Data Version Control¶
Machine Learning projects require both code and data to build a model. Both the code and the data needs to be version controlled to ensure that results are reproducible at any point in time. However, data presents two version control challenges:
- Large datasets - often the training dataset is too large to fit in a Git repository.
- Slow pipeline stages - Training a model on a large dataset can take a significant amount of time. It’s painful to be forced to retrain a model if the training data, code, and outputs are up-to-date already.
Data Version Control (DVC) is a Python package that solves the above ML-specific project challenges and is installed as a dependency within whisk projects. It’s a lightweight, flexible tool that aligns closely with git commands.
whisk dvc setup to enable DVC within your project. After setup completes, you need a place to store your data. whisk includes a set of commands to automate the setup of an S3 DVC remote. To create a remote:
whisk s3 create whisk dvc remote-add
This creates an Amazon S3 bucket named
whisk-<project_name> and creates a DVC remote that uses the S3 bucket.

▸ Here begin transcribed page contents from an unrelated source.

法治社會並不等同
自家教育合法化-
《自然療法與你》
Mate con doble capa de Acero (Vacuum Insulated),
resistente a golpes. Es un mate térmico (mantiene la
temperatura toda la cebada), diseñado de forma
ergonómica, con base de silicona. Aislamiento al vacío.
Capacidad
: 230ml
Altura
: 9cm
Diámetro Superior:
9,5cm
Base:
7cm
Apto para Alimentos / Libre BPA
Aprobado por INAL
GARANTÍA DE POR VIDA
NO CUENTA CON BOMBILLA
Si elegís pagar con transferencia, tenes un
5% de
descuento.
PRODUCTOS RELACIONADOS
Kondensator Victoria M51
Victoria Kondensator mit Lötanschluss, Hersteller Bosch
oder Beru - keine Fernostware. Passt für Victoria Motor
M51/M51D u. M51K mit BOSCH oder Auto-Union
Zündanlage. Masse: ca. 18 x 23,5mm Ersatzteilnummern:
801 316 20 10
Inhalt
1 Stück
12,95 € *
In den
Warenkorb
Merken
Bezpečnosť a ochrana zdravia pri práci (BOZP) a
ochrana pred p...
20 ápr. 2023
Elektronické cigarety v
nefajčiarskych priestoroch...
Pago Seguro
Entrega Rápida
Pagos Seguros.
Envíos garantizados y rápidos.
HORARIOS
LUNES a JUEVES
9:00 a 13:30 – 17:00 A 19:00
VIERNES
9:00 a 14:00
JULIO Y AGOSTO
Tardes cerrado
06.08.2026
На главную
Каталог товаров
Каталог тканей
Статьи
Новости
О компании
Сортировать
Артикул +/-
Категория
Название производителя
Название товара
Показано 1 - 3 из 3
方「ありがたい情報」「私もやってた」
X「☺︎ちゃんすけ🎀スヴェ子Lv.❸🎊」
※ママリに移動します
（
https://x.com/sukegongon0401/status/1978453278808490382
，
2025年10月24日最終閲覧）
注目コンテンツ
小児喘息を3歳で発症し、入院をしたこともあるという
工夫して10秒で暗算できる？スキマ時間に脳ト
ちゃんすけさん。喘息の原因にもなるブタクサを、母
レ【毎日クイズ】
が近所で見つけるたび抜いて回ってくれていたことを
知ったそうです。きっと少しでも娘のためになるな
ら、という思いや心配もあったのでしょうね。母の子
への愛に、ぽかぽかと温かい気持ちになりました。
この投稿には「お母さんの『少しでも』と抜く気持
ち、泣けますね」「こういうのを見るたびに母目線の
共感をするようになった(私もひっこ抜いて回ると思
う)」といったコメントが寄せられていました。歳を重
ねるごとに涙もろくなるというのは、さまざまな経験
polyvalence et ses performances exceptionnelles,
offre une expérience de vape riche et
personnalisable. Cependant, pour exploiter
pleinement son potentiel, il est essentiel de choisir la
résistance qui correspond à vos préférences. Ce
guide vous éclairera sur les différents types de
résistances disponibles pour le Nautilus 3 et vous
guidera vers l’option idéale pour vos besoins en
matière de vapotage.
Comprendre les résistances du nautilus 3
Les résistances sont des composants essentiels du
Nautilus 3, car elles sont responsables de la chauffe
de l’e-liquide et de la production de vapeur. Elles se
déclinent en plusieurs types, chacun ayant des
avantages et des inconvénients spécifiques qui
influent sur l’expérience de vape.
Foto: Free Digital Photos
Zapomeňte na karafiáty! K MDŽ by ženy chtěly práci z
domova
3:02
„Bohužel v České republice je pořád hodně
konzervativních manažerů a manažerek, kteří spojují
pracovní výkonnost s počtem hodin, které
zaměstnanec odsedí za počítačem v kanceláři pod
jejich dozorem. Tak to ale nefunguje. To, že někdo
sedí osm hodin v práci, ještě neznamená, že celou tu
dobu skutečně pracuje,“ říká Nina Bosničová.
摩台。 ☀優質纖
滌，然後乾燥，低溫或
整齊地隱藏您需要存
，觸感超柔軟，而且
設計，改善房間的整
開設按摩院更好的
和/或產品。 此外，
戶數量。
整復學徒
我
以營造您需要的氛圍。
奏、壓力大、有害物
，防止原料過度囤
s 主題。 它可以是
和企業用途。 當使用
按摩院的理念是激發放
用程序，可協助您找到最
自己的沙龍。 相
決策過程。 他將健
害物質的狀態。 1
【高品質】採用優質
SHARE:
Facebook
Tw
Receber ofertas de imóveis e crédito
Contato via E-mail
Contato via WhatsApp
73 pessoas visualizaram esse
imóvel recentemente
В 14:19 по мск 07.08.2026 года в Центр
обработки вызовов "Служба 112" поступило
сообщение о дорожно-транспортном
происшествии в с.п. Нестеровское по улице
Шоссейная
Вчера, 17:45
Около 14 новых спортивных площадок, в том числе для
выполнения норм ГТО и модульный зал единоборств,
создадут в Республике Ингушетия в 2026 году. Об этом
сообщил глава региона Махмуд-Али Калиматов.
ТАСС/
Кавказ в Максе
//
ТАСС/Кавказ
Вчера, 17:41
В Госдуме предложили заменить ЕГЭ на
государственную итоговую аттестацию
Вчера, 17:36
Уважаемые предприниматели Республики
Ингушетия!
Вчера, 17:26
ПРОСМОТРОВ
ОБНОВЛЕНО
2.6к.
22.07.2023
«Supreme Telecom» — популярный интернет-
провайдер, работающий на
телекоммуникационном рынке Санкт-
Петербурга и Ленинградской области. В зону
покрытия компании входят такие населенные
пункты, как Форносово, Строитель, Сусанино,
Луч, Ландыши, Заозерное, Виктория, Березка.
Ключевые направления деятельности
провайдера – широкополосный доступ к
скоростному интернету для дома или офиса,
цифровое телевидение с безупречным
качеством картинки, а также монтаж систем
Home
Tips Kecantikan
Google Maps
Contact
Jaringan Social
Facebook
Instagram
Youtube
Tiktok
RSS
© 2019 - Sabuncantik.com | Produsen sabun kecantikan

The Real or Not? NLP with Disaster Tweets whisk project uses DVC to version control the data download and training stages. This keeps the large dataset and model artifacts outside of version control. As the training stage takes ~20 minutes on a laptop, this can save a significant amount of time when bootstrapping the project. New users can immediately begin using the model after running
dvc pull versus waiting for the training to complete.
If your app stores artifacts in DVC, those files will need be available by default when the app is deployed to Heroku. To ensure the artifacts are available, we suggest adding a
.profile file to the root of your project to pull these artifacts.
Real or Not? NLP with Disaster Tweets uses the following
.profile to do this:
# .profile git init # Needed as dvc pull will not work if this isn't a Git repo. dvc pull train.dvc # Grab only the training output, not all files (don't need raw data)
Heroku runs the .profile file before executing the dyno’s command. This ensure that every dyno type has access to the needed model artifacts.
As long as you build the package locally or on a CI server with the DVC files in place, the distribution archive will include any DVC artifacts within
src/<project_name>/artifacts. However, to support pip installs via a Git repo url (
pip install git+https://url-to-your-git-repo), you need to get the DVC files as part of the package setup process.
Public Read-only DVC Remote¶
If you share a public project on GitHub that contains files in a DVC remote, other developers will not be able to access those files by default. To enable read-only access to the DVC remote, run the following commands within your whisk project:
whisk s3 make-public dvc remote add --local s3 s3://whisk-<project_name>/ dvc remote add -d s3_http https://whisk-<project_name>.s3.amazonaws.com/ dvc remote default s3 --local # Then commit changes to Git...
This adds a public read-only policy to the S3 bucket used for the DVC remote, creates a local (visible only to you) remote with the S3 bucket, adds the read-only remote for everyone, and sets your remote to S3 (versus http). In short, it behaves like a public GitHub repository.
You can revert the public policy with:
whisk s3 delete-policy